Sure. Sure, that makes sense. What are you excited about going forward? What's in your immediate future that you're able to talk about?
So just to clarify, by the immediate future you meant...? I'm just trying to understand your question better. Sorry.
Oh, right, right. I don't mean today, but I mean like coming up in the next few months. What are some things, within your technology horizon, that you might get to play with that are exciting to you?
I have been working with the... It's weird, right. People talk a lot about Kafka on communities, and I have also worked on it a bit, but Kafka Connect on communities does not get that much of love, or at least in my experience. So that is something which I am sort of currently working on for the past some time, and even in the near future I'm going to dig into this more. This area, I think, is pretty rich. And, like I said, Kafka Connect on communities probably doesn't get that much attention or love, maybe because people think it's easy. Kafka Connect is [inaudible 00:41:02] process. It's essentially stateless. But there are nuances to it and this area is something which I'm really interested and excited about in general. And, like I said, I've been working on it and I'll continue to sort of dig into this more, both in terms of exploring the integration with Azure as well as some of the open-source components.
My guest today has been Abhishek Gupta. Abhishek, thanks for being a part of Streaming Audio.
Thank you so much, Tim. Thanks for having me. It was a pleasure chatting with you today.
Hey, you know what you get for listening to the end? Some free Confluent Cloud. Use the promo code 60PDCAST, that's 6-0-P-D-C-A-S-T, to get an additional $60 of free Confluent Cloud usage. Be sure to activate it by December 31st, 2021, and to use it within 90 days after activation. And any unused promo value on the expiration date will be forfeit, and there are a limited number of codes available, so don't miss out. Anyway, as always, I hope this podcast was helpful to you. If you want to discuss it or ask a question, you can always reach out to me @tlberglund on Twitter. That's T-L-B-E-R-G-L-U-N-D. Or you can leave a comment on a YouTube video or reach out in our community, Slack. There's a Slack signup link in the show notes if you'd like to join.
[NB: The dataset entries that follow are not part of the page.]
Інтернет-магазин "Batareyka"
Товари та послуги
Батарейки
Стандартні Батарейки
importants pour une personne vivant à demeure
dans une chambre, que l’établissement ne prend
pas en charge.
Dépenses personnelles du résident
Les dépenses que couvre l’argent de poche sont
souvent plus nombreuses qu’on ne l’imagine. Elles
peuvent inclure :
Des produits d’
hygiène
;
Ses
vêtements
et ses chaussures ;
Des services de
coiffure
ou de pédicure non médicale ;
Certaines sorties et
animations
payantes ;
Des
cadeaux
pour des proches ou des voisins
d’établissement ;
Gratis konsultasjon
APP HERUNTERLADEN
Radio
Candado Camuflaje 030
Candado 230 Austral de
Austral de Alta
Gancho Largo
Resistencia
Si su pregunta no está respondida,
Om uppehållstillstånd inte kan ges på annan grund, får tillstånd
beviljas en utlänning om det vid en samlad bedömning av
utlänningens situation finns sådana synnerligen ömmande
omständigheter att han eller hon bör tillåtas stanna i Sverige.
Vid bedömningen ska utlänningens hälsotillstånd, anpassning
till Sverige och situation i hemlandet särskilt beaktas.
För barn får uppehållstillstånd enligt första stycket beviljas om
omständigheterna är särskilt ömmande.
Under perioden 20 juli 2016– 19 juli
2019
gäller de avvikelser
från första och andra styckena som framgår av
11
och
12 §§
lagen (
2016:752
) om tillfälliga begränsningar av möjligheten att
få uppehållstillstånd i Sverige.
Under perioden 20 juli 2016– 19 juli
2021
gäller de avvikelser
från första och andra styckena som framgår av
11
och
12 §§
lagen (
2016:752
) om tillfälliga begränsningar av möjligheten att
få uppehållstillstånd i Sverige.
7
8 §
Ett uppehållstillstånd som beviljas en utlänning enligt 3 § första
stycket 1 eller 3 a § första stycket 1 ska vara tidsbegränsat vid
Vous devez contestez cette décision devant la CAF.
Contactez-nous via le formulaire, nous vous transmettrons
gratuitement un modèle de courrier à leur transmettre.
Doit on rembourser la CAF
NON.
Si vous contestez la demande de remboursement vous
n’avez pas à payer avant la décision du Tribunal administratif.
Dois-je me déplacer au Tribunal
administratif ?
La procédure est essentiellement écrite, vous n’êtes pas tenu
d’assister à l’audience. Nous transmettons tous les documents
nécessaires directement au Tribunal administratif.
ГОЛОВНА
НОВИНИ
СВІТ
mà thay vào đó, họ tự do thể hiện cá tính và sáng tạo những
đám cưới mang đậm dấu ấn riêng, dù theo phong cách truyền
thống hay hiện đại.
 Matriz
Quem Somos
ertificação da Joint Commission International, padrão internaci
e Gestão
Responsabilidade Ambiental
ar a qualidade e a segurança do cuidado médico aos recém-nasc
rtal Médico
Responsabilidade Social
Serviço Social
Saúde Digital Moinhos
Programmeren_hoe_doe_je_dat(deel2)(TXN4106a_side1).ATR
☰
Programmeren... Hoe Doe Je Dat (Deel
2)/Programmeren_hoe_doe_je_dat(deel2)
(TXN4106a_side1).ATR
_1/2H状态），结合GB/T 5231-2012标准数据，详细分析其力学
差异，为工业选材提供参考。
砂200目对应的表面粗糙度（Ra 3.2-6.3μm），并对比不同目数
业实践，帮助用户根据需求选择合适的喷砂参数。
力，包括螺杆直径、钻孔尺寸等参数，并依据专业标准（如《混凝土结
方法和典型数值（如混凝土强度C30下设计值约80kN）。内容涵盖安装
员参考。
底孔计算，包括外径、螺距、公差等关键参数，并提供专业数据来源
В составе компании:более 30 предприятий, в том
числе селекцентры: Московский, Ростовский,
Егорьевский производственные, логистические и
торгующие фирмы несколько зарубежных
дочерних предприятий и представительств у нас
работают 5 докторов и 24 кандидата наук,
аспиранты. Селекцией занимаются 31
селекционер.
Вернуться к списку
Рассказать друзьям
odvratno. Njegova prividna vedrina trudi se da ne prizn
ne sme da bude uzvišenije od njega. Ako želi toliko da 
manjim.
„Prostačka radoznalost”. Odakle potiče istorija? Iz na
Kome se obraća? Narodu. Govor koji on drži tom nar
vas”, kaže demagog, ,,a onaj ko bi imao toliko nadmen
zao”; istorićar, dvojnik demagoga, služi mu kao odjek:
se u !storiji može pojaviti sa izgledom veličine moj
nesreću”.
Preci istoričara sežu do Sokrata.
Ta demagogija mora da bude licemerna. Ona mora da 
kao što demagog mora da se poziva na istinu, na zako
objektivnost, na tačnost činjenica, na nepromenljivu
And while you're at it, please subscribe to our YouTube channel and to this podcast wherever fine podcasts are sold. And if you subscribe through Apple Podcasts, be sure to leave us a review there. That helps other people discover us, which we think is a good thing. So thanks for your support and we'll see you next time.
What’s it like being a Microsoft Azure Cloud advocate working with Apache Kafka® and change data capture (CDC) solutions? Abhishek Gupta would know! At Microsoft, Abhishek focuses his time on Kafka, databases, Kubernetes, and open source projects. His experience in a wide variety of roles ranging from engineering, consulting, and product management for developer-focused products has positioned him well for developer advocacy, where he is now.
Switching gears, Abhishek proceeds to break down the concept of CDC starting off with some of the core concepts such as "commit logs." Abhishek then explains how CDC can turn data around when you compare it to the traditional way of querying the database to access data—you don't call the database; it calls you. He then goes on to discuss Debezium, which is an open source change data capture solution for Kafka. He also covers Azure connectors, Azure Data Explorer, and use cases powered by the Azure Data Explorer Sink Connector for Kafka.